Matt Chester's picture
Matt Chester on Sep 10, 2019 9:54 pm GMT

In 2018 the solar market grew by 20.1% in total capacity

This is pretty encouraging given the uncertainty that was created with tariffs, trade wars, etc. Do you provide insights into what those numbers might have looked like without those factors?

Thorkil Soee's picture
Thorkil Soee on Sep 16, 2019 5:19 pm GMT

But

We need power 24-7 also at nighttime and even at a cloudy day.

Matt Chester's picture
Matt Chester on Sep 16, 2019 10:09 pm GMT

That's why solar is only going to be one of the bevy of solutions, not to mention rapidly advancing energy storage that will be able to deploy energy (generated by solar or by other clean sources) when it's needed

Roger Arnold's picture
Roger Arnold on Oct 14, 2019 6:30 am GMT

A 20.1% growth in total installed capacity sounds good, but I believe that's for the global market. Globally, the total installed solar capacity is small. That makes it easy to show a large percentage increase, year on year. More concerning is that the growth in California, Germany, and China, where the installed base of solar is higher, the rate of growth is significantly lower. Worse still, Bloomberg report tha in the first half of 2019, global investment was down rather sharply.
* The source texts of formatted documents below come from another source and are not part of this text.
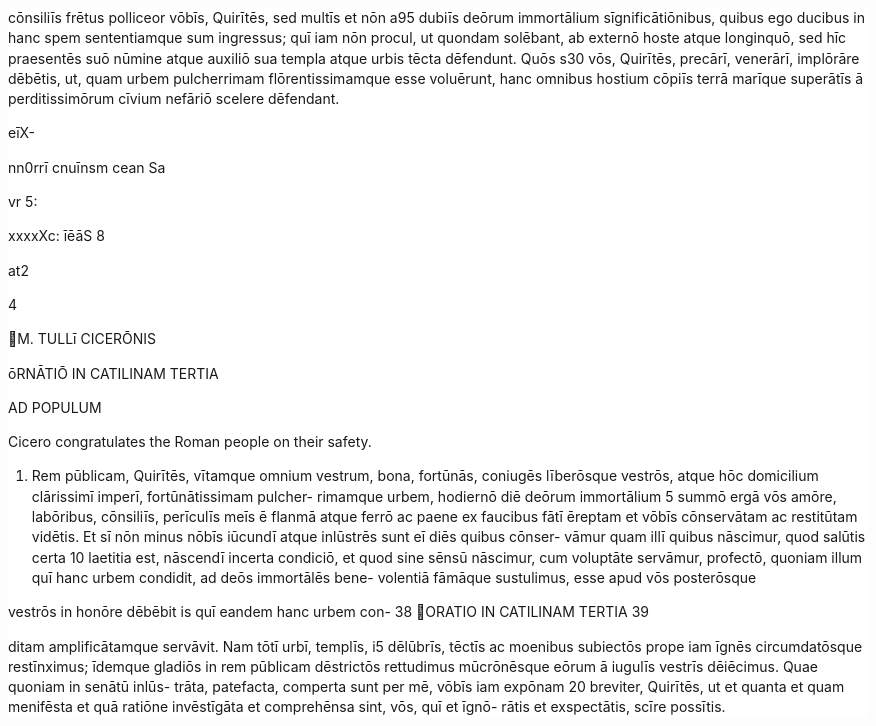 cōnsiliīs frētus polliceor vōbīs, Quirītēs, sed multīs et nōn a95
dubiīs deōrum immortālium sīgnificātiōnibus, quibus ego
ducibus in hanc spem sententiamque sum ingressus; quī
iam nōn procul, ut quondam solēbant, ab externō hoste
atque longinquō, sed hīc praesentēs suō nūmine atque
auxiliō sua templa atque urbis tēcta dēfendunt. Quōs s30
vōs, Quirītēs, precārī, venerārī, implōrāre dēbētis, ut, quam
urbem pulcherrimam flōrentissimamque esse voluērunt,
hanc omnibus hostium cōpiīs terrā marīque superātīs ā
perditissimōrum cīvium nefāriō scelere dēfendant.

eīX-

nn0rrī cnuīnsm
cean Sa

vr
5:

xxxxXc: īēāS 8

at2

4

M. TULLī CICERŌNIS

ōRNĀTIŌ IN CATILINAM TERTIA

AD POPULUM

Cicero congratulates the Roman people on their safety.

1. Rem pūblicam, Quirītēs, vītamque omnium vestrum,
bona, fortūnās, coniugēs līberōsque vestrōs, atque hōc
domicilium clārissimī imperī, fortūnātissimam pulcher-
rimamque urbem, hodiernō diē deōrum immortālium
5 summō ergā vōs amōre, labōribus, cōnsiliīs, perīculīs meīs
ē flanmā atque ferrō ac paene ex faucibus fātī ēreptam et
vōbīs cōnservātam ac restitūtam vidētis. Et sī nōn minus
nōbīs iūcundī atque inlūstrēs sunt eī diēs quibus cōnser-
vāmur quam illī quibus nāscimur, quod salūtis certa
10 laetitia est, nāscendī incerta condiciō, et quod sine sēnsū
nāscimur, cum voluptāte servāmur, profectō, quoniam
illum quī hanc urbem condidit, ad deōs immortālēs bene-
volentiā fāmāque sustulimus, esse apud vōs posterōsque

vestrōs in honōre dēbēbit is quī eandem hanc urbem con-
38
ORATIO IN CATILINAM TERTIA 39

ditam amplificātamque servāvit. Nam tōtī urbī, templīs, i5
dēlūbrīs, tēctīs ac moenibus subiectōs prope iam īgnēs
circumdatōsque restīnximus; īdemque gladiōs in rem
pūblicam dēstrictōs rettudimus mūcrōnēsque eōrum ā
iugulīs vestrīs dēiēcimus. Quae quoniam in senātū inlūs-
trāta, patefacta, comperta sunt per mē, vōbīs iam expōnam 20
breviter, Quirītēs, ut et quanta et quam menifēsta et quā
ratiōne invēstīgāta et comprehēnsa sint, vōs, quī et īgnō-
rātis et exspectātis, scīre possītis.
The growth curve is still upward, since very little capacity is being retired. But it seems to be curving downward.

The more intermittent renewables contribute to the grid, the more expensive it is to accommodate them. It's hard to solve the problem, in part because wind and solar advocates are so insistent that it doesn't exist.

Matt Chester's picture
Matt Chester on Oct 15, 2019 2:10 pm GMT

The more intermittent renewables contribute to the grid, the more expensive it is to accommodate them. It's hard to solve the problem.

Would you then say part of the solution is slowing the integration of renewables, or are you just saying that we need to be more thoughtful in how/when/where?